* Task description *
Extract the text of every item below, copying each line verbatim and keeping the original line order.

(Beginning of Source records)

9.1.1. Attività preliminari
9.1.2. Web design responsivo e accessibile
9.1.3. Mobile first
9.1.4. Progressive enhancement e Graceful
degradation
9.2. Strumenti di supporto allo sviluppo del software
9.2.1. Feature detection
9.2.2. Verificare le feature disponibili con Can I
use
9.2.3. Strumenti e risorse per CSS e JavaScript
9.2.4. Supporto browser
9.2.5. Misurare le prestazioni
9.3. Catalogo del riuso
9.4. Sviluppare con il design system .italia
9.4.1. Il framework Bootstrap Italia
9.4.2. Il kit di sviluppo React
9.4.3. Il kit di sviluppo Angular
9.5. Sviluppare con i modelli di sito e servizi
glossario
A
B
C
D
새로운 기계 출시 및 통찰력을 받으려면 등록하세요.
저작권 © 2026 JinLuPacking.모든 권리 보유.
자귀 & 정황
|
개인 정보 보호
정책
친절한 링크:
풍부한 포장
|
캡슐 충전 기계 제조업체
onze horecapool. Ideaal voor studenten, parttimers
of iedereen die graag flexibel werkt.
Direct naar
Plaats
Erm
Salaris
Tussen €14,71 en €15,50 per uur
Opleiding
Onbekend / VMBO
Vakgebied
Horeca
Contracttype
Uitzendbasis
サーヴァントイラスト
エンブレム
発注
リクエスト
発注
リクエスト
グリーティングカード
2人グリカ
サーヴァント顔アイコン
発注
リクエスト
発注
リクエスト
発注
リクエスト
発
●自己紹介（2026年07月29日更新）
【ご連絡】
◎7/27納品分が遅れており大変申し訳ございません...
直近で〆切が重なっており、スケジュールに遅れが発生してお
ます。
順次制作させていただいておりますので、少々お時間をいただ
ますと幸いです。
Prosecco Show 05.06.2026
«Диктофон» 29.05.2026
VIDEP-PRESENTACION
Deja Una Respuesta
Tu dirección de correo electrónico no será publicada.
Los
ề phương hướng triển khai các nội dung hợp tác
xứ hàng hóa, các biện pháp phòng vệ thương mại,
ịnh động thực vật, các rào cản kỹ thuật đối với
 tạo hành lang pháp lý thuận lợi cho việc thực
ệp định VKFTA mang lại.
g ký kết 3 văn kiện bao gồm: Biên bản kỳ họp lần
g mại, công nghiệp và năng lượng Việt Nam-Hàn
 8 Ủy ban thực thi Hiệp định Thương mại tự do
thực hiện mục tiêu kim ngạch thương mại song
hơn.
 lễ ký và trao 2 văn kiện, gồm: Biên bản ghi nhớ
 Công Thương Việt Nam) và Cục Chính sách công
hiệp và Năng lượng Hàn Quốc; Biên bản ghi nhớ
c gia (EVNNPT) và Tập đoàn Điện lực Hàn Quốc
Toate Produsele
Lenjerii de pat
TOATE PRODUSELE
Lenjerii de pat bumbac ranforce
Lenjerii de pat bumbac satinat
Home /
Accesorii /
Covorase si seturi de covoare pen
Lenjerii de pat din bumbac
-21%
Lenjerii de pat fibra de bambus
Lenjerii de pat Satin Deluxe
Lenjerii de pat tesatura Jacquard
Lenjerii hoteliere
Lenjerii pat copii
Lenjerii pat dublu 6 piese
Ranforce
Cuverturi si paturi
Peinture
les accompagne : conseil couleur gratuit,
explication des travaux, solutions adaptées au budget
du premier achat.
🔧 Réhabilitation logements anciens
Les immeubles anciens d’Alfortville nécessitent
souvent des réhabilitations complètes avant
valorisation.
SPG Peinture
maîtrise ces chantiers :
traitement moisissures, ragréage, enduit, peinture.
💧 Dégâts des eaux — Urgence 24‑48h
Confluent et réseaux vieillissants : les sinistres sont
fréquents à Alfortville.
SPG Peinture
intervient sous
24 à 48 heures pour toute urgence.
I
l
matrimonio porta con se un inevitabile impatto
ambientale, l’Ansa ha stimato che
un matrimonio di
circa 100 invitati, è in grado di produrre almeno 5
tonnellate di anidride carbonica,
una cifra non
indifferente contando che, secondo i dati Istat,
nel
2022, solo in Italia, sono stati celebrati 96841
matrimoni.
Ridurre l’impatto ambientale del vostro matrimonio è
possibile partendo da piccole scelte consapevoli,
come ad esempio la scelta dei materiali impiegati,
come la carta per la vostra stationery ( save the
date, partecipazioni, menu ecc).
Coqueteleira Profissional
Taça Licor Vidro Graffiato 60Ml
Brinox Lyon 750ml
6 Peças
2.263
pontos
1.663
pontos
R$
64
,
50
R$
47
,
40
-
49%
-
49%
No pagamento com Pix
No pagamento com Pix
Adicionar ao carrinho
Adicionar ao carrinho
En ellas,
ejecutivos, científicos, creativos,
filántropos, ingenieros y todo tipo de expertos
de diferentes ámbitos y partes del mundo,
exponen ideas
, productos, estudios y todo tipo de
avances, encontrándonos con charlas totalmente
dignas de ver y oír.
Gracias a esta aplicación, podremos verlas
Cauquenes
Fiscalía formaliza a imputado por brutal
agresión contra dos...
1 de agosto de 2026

(End of Source records)

* Solution for this exercise *
9.1.1. Attività preliminari
9.1.2. Web design responsivo e accessibile
9.1.3. Mobile first
9.1.4. Progressive enhancement e Graceful
degradation
9.2. Strumenti di supporto allo sviluppo del software
9.2.1. Feature detection
9.2.2. Verificare le feature disponibili con Can I
use
9.2.3. Strumenti e risorse per CSS e JavaScript
9.2.4. Supporto browser
9.2.5. Misurare le prestazioni
9.3. Catalogo del riuso
9.4. Sviluppare con il design system .italia
9.4.1. Il framework Bootstrap Italia
9.4.2. Il kit di sviluppo React
9.4.3. Il kit di sviluppo Angular
9.5. Sviluppare con i modelli di sito e servizi
glossario
A
B
C
D
새로운 기계 출시 및 통찰력을 받으려면 등록하세요.
저작권 © 2026 JinLuPacking.모든 권리 보유.
자귀 & 정황
|
개인 정보 보호
정책
친절한 링크:
풍부한 포장
|
캡슐 충전 기계 제조업체
onze horecapool. Ideaal voor studenten, parttimers
of iedereen die graag flexibel werkt.
Direct naar
Plaats
Erm
Salaris
Tussen €14,71 en €15,50 per uur
Opleiding
Onbekend / VMBO
Vakgebied
Horeca
Contracttype
Uitzendbasis
サーヴァントイラスト
エンブレム
発注
リクエスト
発注
リクエスト
グリーティングカード
2人グリカ
サーヴァント顔アイコン
発注
リクエスト
発注
リクエスト
発注
リクエスト
発
●自己紹介（2026年07月29日更新）
【ご連絡】
◎7/27納品分が遅れており大変申し訳ございません...
直近で〆切が重なっており、スケジュールに遅れが発生してお
ます。
順次制作させていただいておりますので、少々お時間をいただ
ますと幸いです。
Prosecco Show 05.06.2026
«Диктофон» 29.05.2026
VIDEP-PRESENTACION
Deja Una Respuesta
Tu dirección de correo electrónico no será publicada.
Los
ề phương hướng triển khai các nội dung hợp tác
xứ hàng hóa, các biện pháp phòng vệ thương mại,
ịnh động thực vật, các rào cản kỹ thuật đối với
 tạo hành lang pháp lý thuận lợi cho việc thực
ệp định VKFTA mang lại.
g ký kết 3 văn kiện bao gồm: Biên bản kỳ họp lần
g mại, công nghiệp và năng lượng Việt Nam-Hàn
 8 Ủy ban thực thi Hiệp định Thương mại tự do
thực hiện mục tiêu kim ngạch thương mại song
hơn.
 lễ ký và trao 2 văn kiện, gồm: Biên bản ghi nhớ
 Công Thương Việt Nam) và Cục Chính sách công
hiệp và Năng lượng Hàn Quốc; Biên bản ghi nhớ
c gia (EVNNPT) và Tập đoàn Điện lực Hàn Quốc
Toate Produsele
Lenjerii de pat
TOATE PRODUSELE
Lenjerii de pat bumbac ranforce
Lenjerii de pat bumbac satinat
Home /
Accesorii /
Covorase si seturi de covoare pen
Lenjerii de pat din bumbac
-21%
Lenjerii de pat fibra de bambus
Lenjerii de pat Satin Deluxe
Lenjerii de pat tesatura Jacquard
Lenjerii hoteliere
Lenjerii pat copii
Lenjerii pat dublu 6 piese
Ranforce
Cuverturi si paturi
Peinture
les accompagne : conseil couleur gratuit,
explication des travaux, solutions adaptées au budget
du premier achat.
🔧 Réhabilitation logements anciens
Les immeubles anciens d’Alfortville nécessitent
souvent des réhabilitations complètes avant
valorisation.
SPG Peinture
maîtrise ces chantiers :
traitement moisissures, ragréage, enduit, peinture.
💧 Dégâts des eaux — Urgence 24‑48h
Confluent et réseaux vieillissants : les sinistres sont
fréquents à Alfortville.
SPG Peinture
intervient sous
24 à 48 heures pour toute urgence.
I
l
matrimonio porta con se un inevitabile impatto
ambientale, l’Ansa ha stimato che
un matrimonio di
circa 100 invitati, è in grado di produrre almeno 5
tonnellate di anidride carbonica,
una cifra non
indifferente contando che, secondo i dati Istat,
nel
2022, solo in Italia, sono stati celebrati 96841
matrimoni.
Ridurre l’impatto ambientale del vostro matrimonio è
possibile partendo da piccole scelte consapevoli,
come ad esempio la scelta dei materiali impiegati,
come la carta per la vostra stationery ( save the
date, partecipazioni, menu ecc).
Coqueteleira Profissional
Taça Licor Vidro Graffiato 60Ml
Brinox Lyon 750ml
6 Peças
2.263
pontos
1.663
pontos
R$
64
,
50
R$
47
,
40
-
49%
-
49%
No pagamento com Pix
No pagamento com Pix
Adicionar ao carrinho
Adicionar ao carrinho
En ellas,
ejecutivos, científicos, creativos,
filántropos, ingenieros y todo tipo de expertos
de diferentes ámbitos y partes del mundo,
exponen ideas
, productos, estudios y todo tipo de
avances, encontrándonos con charlas totalmente
dignas de ver y oír.
Gracias a esta aplicación, podremos verlas
Cauquenes
Fiscalía formaliza a imputado por brutal
agresión contra dos...
1 de agosto de 2026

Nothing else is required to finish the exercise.